Copy every line of the items below word for word, leaving out the pictures.
____
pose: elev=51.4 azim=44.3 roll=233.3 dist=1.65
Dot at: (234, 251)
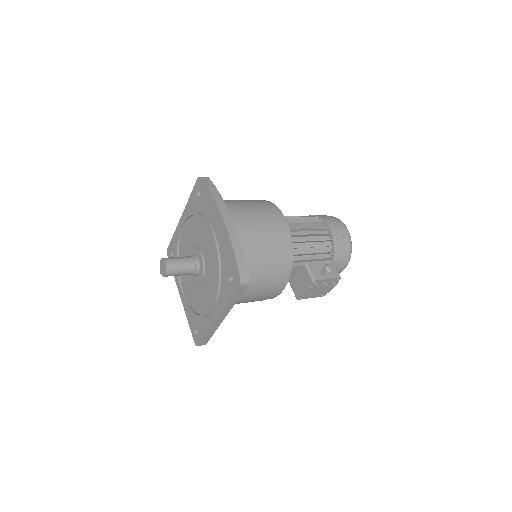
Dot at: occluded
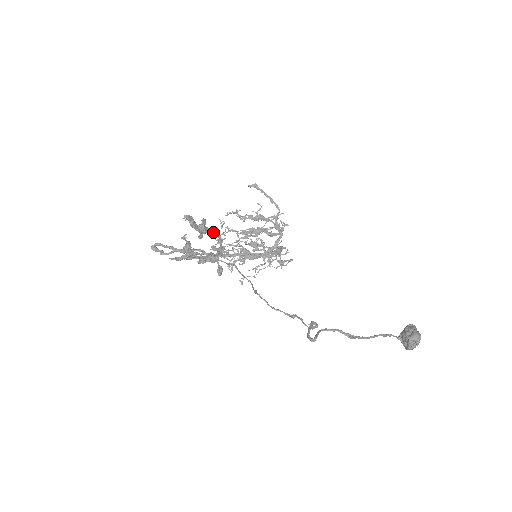
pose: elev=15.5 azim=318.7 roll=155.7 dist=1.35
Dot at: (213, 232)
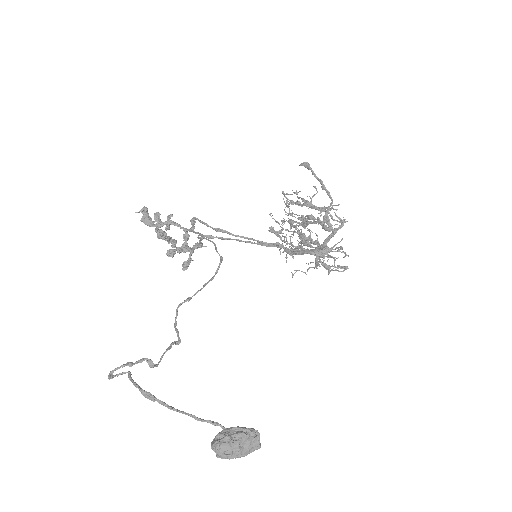
Dot at: (177, 226)
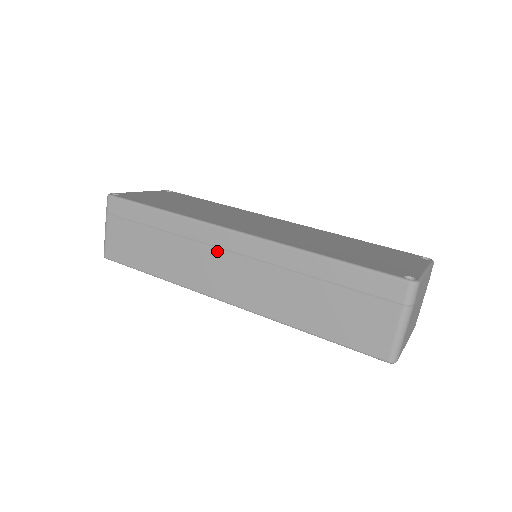
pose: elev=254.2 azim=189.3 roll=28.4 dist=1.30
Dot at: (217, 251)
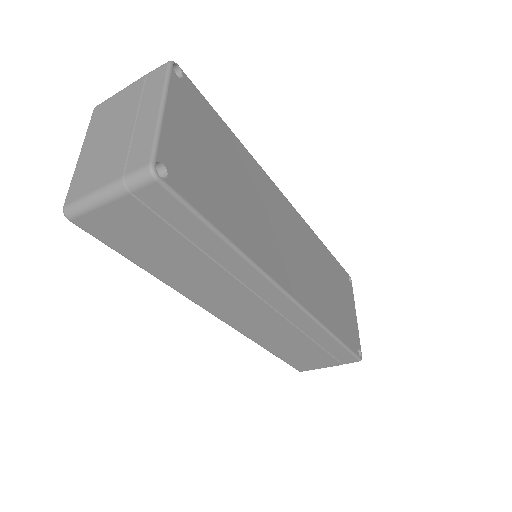
Dot at: (257, 299)
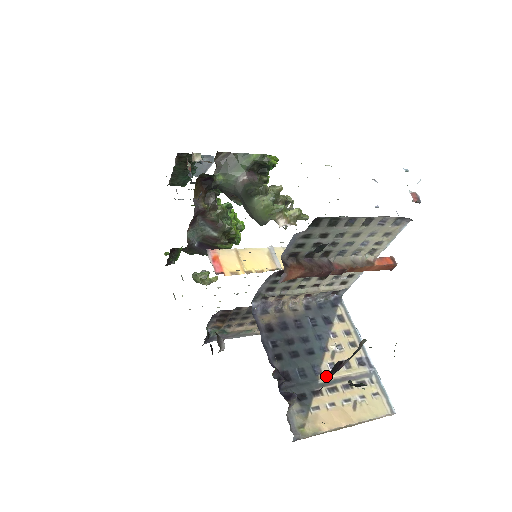
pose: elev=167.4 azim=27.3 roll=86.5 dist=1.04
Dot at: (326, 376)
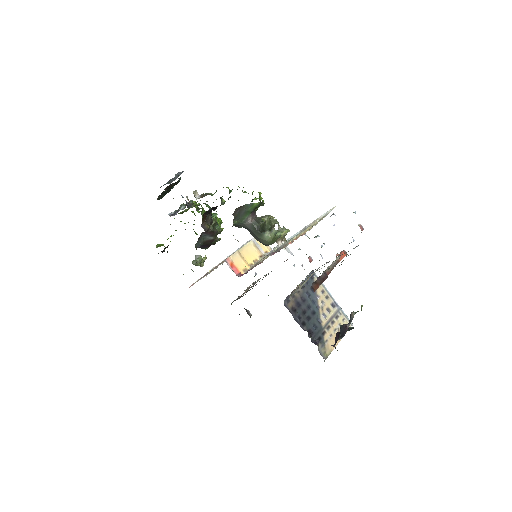
Dot at: (324, 322)
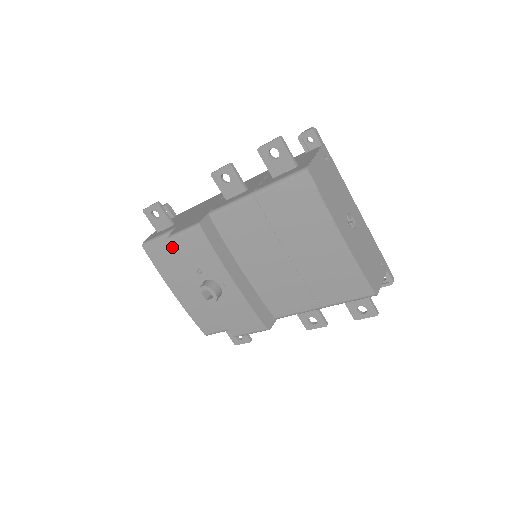
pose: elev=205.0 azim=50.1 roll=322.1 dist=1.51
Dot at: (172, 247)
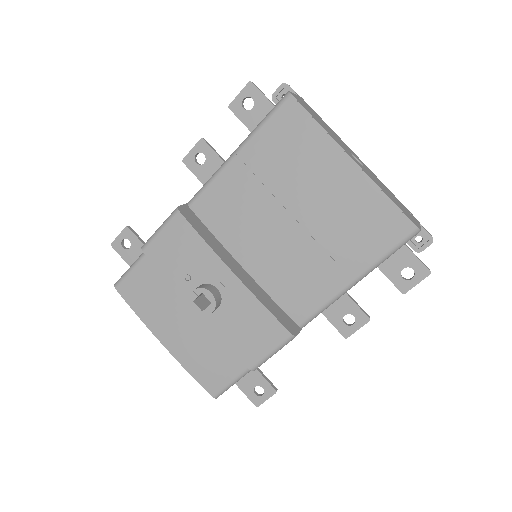
Dot at: (148, 257)
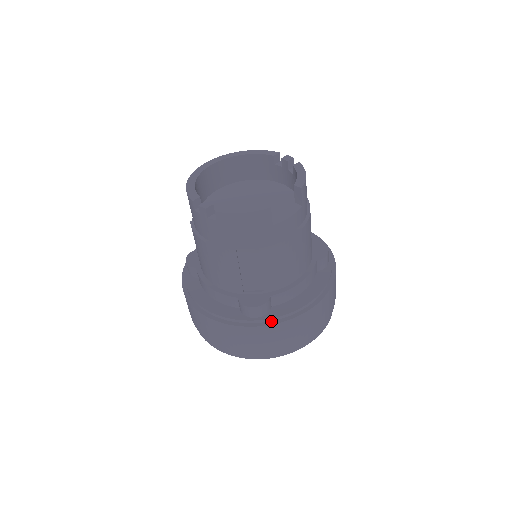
____
- [SOLUTION TO THE EXERCISE]:
pose: elev=51.4 azim=44.3 roll=233.3 dist=1.65
Dot at: (234, 251)
Dot at: occluded
pose: elev=15.5 azim=318.7 roll=155.7 dist=1.35
Dot at: (213, 232)
Dot at: (177, 226)
pose: elev=254.2 azim=189.3 roll=28.4 dist=1.30
Dot at: (217, 251)
Dot at: (257, 299)
pose: elev=167.4 azim=27.3 roll=86.5 dist=1.04
Dot at: (326, 376)
Dot at: (324, 322)
pose: elev=205.0 azim=50.1 roll=322.1 dist=1.51
Dot at: (172, 247)
Dot at: (148, 257)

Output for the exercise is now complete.